■ **Task statement**
Reproduce every line of text in the listing below verbatim, leaving out the pictures.
=== Begin Enclosure ===
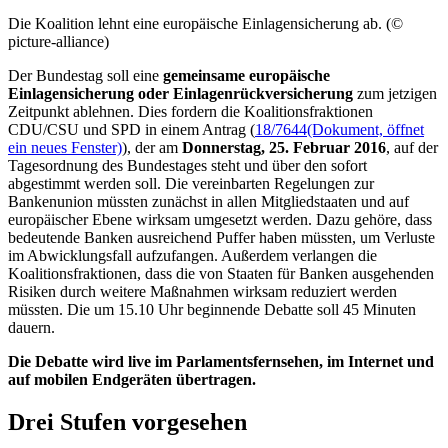
Die Koalition lehnt eine europäische Einlagensicherung ab. (©
picture-alliance)
Der Bundestag soll eine
gemeinsame europäische
Einlagensicherung oder Einlagenrückversicherung
zum jetzigen
Zeitpunkt ablehnen. Dies fordern die Koalitionsfraktionen
CDU/CSU und SPD in einem Antrag (
18/7644
(Dokument, öffnet
ein neues Fenster)
), der am
Donnerstag, 25. Februar 2016
, auf der
Tagesordnung des Bundestages steht und über den sofort
abgestimmt werden soll. Die vereinbarten Regelungen zur
Bankenunion müssten zunächst in allen Mitgliedstaaten und auf
europäischer Ebene wirksam umgesetzt werden. Dazu gehöre, dass
bedeutende Banken ausreichend Puffer haben müssten, um Verluste
im Abwicklungsfall aufzufangen. Außerdem verlangen die
Koalitionsfraktionen, dass die von Staaten für Banken ausgehenden
Risiken durch weitere Maßnahmen wirksam reduziert werden
müssten. Die um 15.10 Uhr beginnende Debatte soll 45 Minuten
dauern.
Die Debatte wird
live
im Parlamentsfernsehen, im Internet und
auf mobilen Endgeräten übertragen.
Drei Stufen vorgesehen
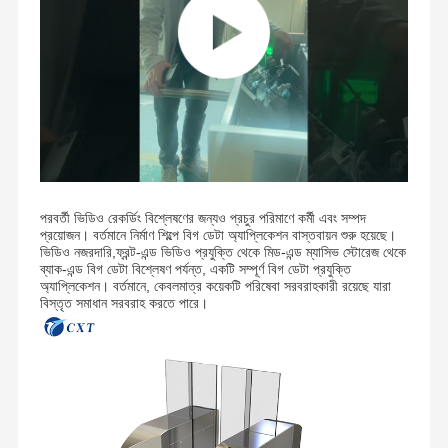
পরবর্তী ভিডিও রেকর্ডিং বিশ্লেষণের জন্যও প্রচুর পরিমাণে কর্মী এবং সম্পদ
প্রয়োজন। বর্তমানে নির্মাণ শিল্পে বিগ ডেটা অ্যাপ্লিকেশন বাস্তবায়ন শুরু হয়েছে।
ভিডিও নজরদারি,ফ্রন্ট-এন্ড ভিডিও প্রযুক্তি থেকে মিড-এন্ড ম্যাসিভ স্টোরেজ থেকে
ব্যাক-এন্ড বিগ ডেটা বিশ্লেষণ পর্যন্ত, একটি সম্পূর্ণ বিগ ডেটা প্রযুক্তি
অ্যাপ্লিকেশন। বর্তমানে, কেবলমাত্র কয়েকটি পরিষেবা সরবরাহকারী রয়েছে যারা
বিস্তৃত সমাধান সরবরাহ করতে পারে।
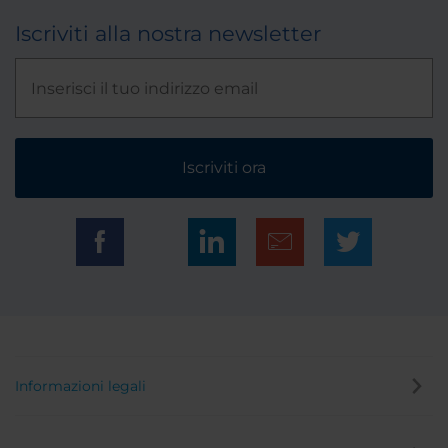
Iscriviti alla nostra newsletter
Iscriviti ora
Informazioni legali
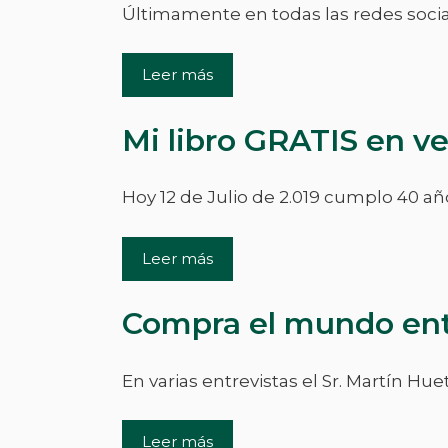
Últimamente en todas las redes socia
Leer más
Mi libro GRATIS en ve
Hoy 12 de Julio de 2.019 cumplo 40 a
Leer más
Compra el mundo ent
En varias entrevistas el Sr. Martín H
Leer más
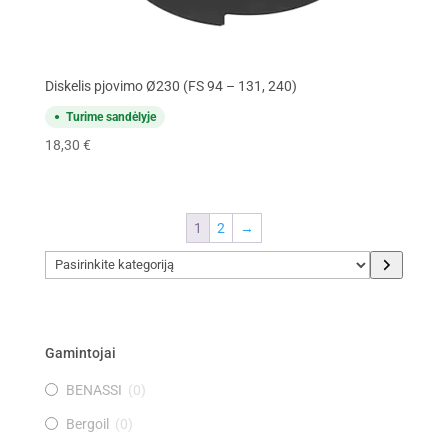
Diskelis pjovimo Ø230 (FS 94 – 131, 240)
Turime sandėlyje
18,30
€
1
2
→
Pasirinkite
kategoriją
Gamintojai
BENASSI
(
0
)
Bergoil
(
0
)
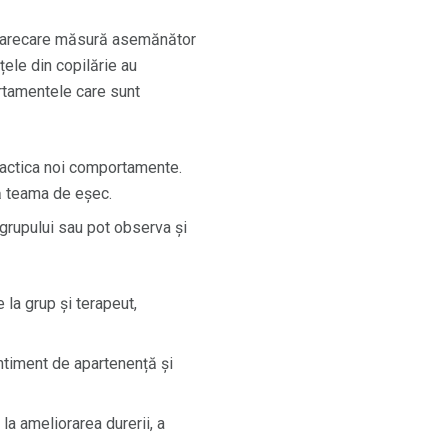
oarecare măsură asemănător
țele din copilărie au
rtamentele care sunt
ractica noi comportamente.
ă teama de eșec.
rupului sau pot observa și
 la grup și terapeut,
ntiment de apartenență și
a ameliorarea durerii, a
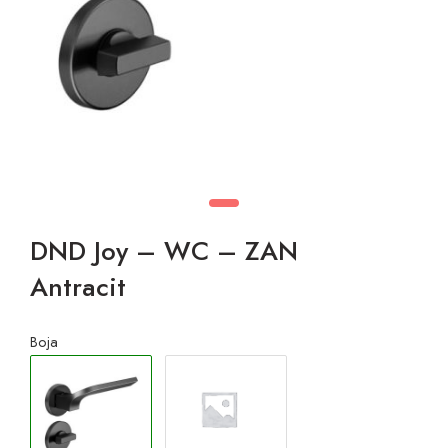
DND Joy – WC – ZAN
Antracit
Boja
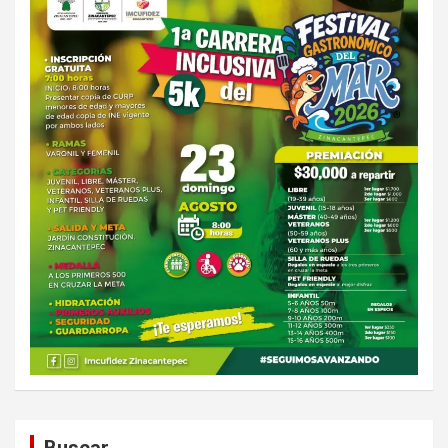
Buscar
=== End Enclosure ===
■ **Output of the task**
Die Koalition lehnt eine europäische Einlagensicherung ab. (©
picture-alliance)
Der Bundestag soll eine
gemeinsame europäische
Einlagensicherung oder Einlagenrückversicherung
zum jetzigen
Zeitpunkt ablehnen. Dies fordern die Koalitionsfraktionen
CDU/CSU und SPD in einem Antrag (
18/7644
(Dokument, öffnet
ein neues Fenster)
), der am
Donnerstag, 25. Februar 2016
, auf der
Tagesordnung des Bundestages steht und über den sofort
abgestimmt werden soll. Die vereinbarten Regelungen zur
Bankenunion müssten zunächst in allen Mitgliedstaaten und auf
europäischer Ebene wirksam umgesetzt werden. Dazu gehöre, dass
bedeutende Banken ausreichend Puffer haben müssten, um Verluste
im Abwicklungsfall aufzufangen. Außerdem verlangen die
Koalitionsfraktionen, dass die von Staaten für Banken ausgehenden
Risiken durch weitere Maßnahmen wirksam reduziert werden
müssten. Die um 15.10 Uhr beginnende Debatte soll 45 Minuten
dauern.
Die Debatte wird
live
im Parlamentsfernsehen, im Internet und
auf mobilen Endgeräten übertragen.
Drei Stufen vorgesehen
পরবর্তী ভিডিও রেকর্ডিং বিশ্লেষণের জন্যও প্রচুর পরিমাণে কর্মী এবং সম্পদ
প্রয়োজন। বর্তমানে নির্মাণ শিল্পে বিগ ডেটা অ্যাপ্লিকেশন বাস্তবায়ন শুরু হয়েছে।
ভিডিও নজরদারি,ফ্রন্ট-এন্ড ভিডিও প্রযুক্তি থেকে মিড-এন্ড ম্যাসিভ স্টোরেজ থেকে
ব্যাক-এন্ড বিগ ডেটা বিশ্লেষণ পর্যন্ত, একটি সম্পূর্ণ বিগ ডেটা প্রযুক্তি
অ্যাপ্লিকেশন। বর্তমানে, কেবলমাত্র কয়েকটি পরিষেবা সরবরাহকারী রয়েছে যারা
বিস্তৃত সমাধান সরবরাহ করতে পারে।
Iscriviti alla nostra newsletter
Iscriviti ora
Informazioni legali
Últimamente en todas las redes socia
Leer más
Mi libro GRATIS en ve
Hoy 12 de Julio de 2.019 cumplo 40 a
Leer más
Compra el mundo ent
En varias entrevistas el Sr. Martín H
Leer más
Diskelis pjovimo Ø230 (FS 94 – 131, 240)
Turime sandėlyje
18,30
€
1
2
→
Pasirinkite
kategoriją
Gamintojai
BENASSI
(
0
)
Bergoil
(
0
)
oarecare măsură asemănător
țele din copilărie au
rtamentele care sunt
ractica noi comportamente.
ă teama de eșec.
rupului sau pot observa și
 la grup și terapeut,
ntiment de apartenență și
a ameliorarea durerii, a
DND Joy – WC – ZAN
Antracit
Boja
Buscar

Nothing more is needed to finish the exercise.